Your iPhone and laptop computer are constructed using base-2, principally because flip-flops and early binary circuits were easy to make, even the earliest electronic memory based on circular ferrites was two-state. This base-2 necessity led to an explosion in the study of Boolean Algebra and binary logic in the 1950’s, which demonstrated that everything you could do in base-10 could be done in base-2.
By the late 50’s, the Russians were falling further and futher behind the US in computer technology, and being the math-nerds they are, they thought that perhaps binary computers were just the first step in a necessary evolution of computers. So if evolution was complexity, then the obvious next evolutionary step should be ternary logic, or 3-state systems. Rather than (-1,1), they built circuits that used (-1, 0, 1) as logic states.

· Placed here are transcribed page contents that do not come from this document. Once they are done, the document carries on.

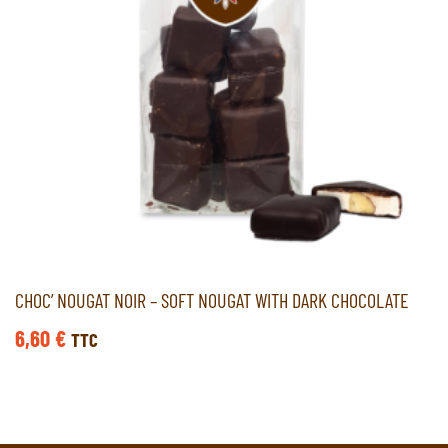
CHOC’ NOUGAT NOIR – SOFT NOUGAT WITH DARK CHOCOLATE
6,60
€
TTC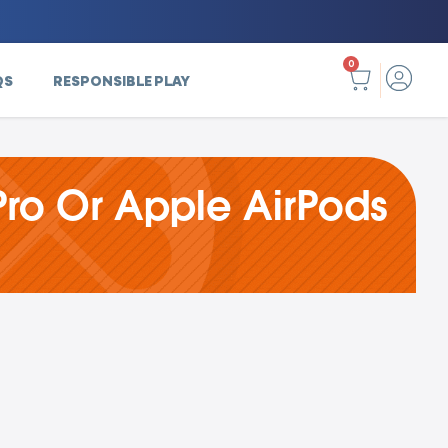
0
QS
RESPONSIBLE PLAY
ro Or Apple AirPods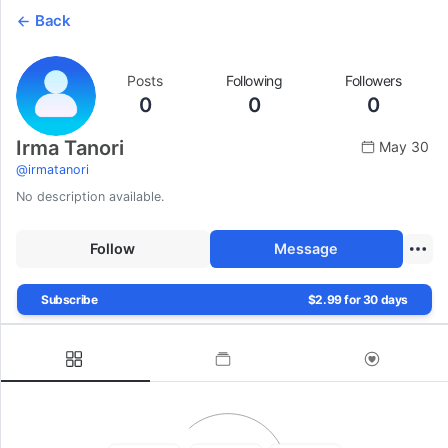
Back
Posts
Following
Followers
0
0
0
Irma Tanori
May 30
@
irmatanori
No description available.
Follow
Message
Subscribe
$2.99 for 30 days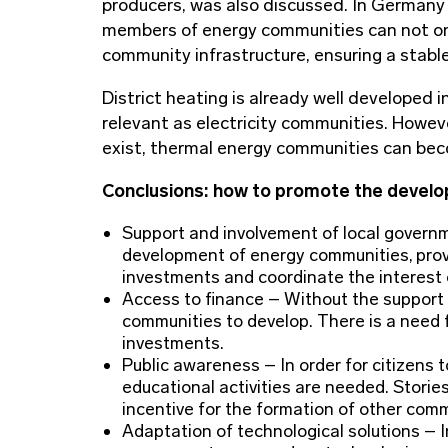
producers, was also discussed. In Germany
members of energy communities can not only
community infrastructure, ensuring a stabl
District heating is already well developed
relevant as electricity communities. Howeve
exist, thermal energy communities can bec
Conclusions: how to promote the develo
Support and involvement of local governm
development of energy communities, provid
investments and coordinate the interest 
Access to finance – Without the support of
communities to develop. There is a need fo
investments.
Public awareness – In order for citizens
educational activities are needed. Storie
incentive for the formation of other comm
Adaptation of technological solutions – In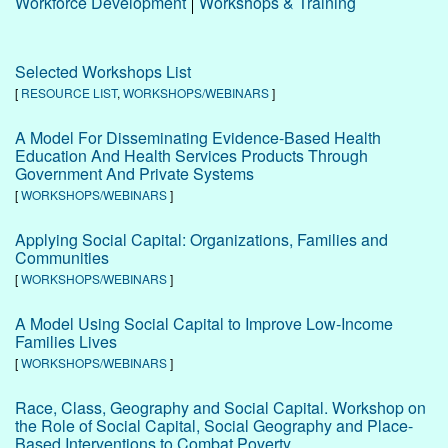
Workforce Development
Workshops & Training
Selected Workshops List
[
RESOURCE LIST
,
WORKSHOPS/WEBINARS
]
A Model For Disseminating Evidence-Based Health
Education And Health Services Products Through
Government And Private Systems
[
WORKSHOPS/WEBINARS
]
Applying Social Capital: Organizations, Families and
Communities
[
WORKSHOPS/WEBINARS
]
A Model Using Social Capital to Improve Low-Income
Families Lives
[
WORKSHOPS/WEBINARS
]
Race, Class, Geography and Social Capital. Workshop on
the Role of Social Capital, Social Geography and Place-
Based Interventions to Combat Poverty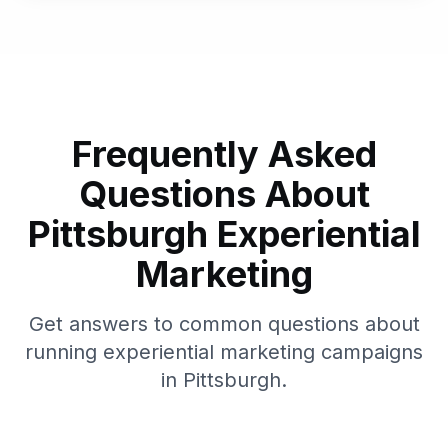
Frequently Asked
Questions About
Pittsburgh
Experiential
Marketing
Get answers to common questions about
running experiential marketing campaigns
in
Pittsburgh
.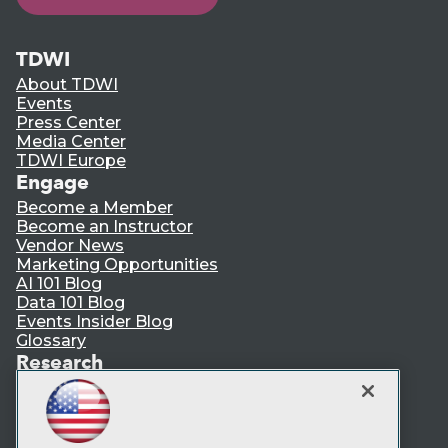
TDWI
About TDWI
Events
Press Center
Media Center
TDWI Europe
Engage
Become a Member
Become an Instructor
Vendor News
Marketing Opportunities
AI 101 Blog
Data 101 Blog
Events Insider Blog
Glossary
Research
Resource Hub
Best Practices Reports
State of Reports
Webinars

After much effort, they had their first ternary computer up and running and programmed, and they could compare it to the US binary machines. They were abysmally slower. Not only so, but they were slower even if one emulated ternary logic in software on a binary machine–for you FORTRAN afficionados, this was the FOR66 arithmetic goto statement. I personally translated a 40-line FOR66 program CURFIT from Philip Bevington’s 1969 “Data Analysis” textbook into TurboPascal, and wrestled for a whole week with the ternary logic. It was devilish, ultra-compact, but a royal pain. Five years later I was translating it into “C” (TurboPascal having died an early death) and read Kernighan and Richie’s classic text where they said about “clever” ternary algorithms the same thing that my poetry instructor had told me in college–“Kill all your little darlings.” Or as the Brits would say, “Too clever by half.”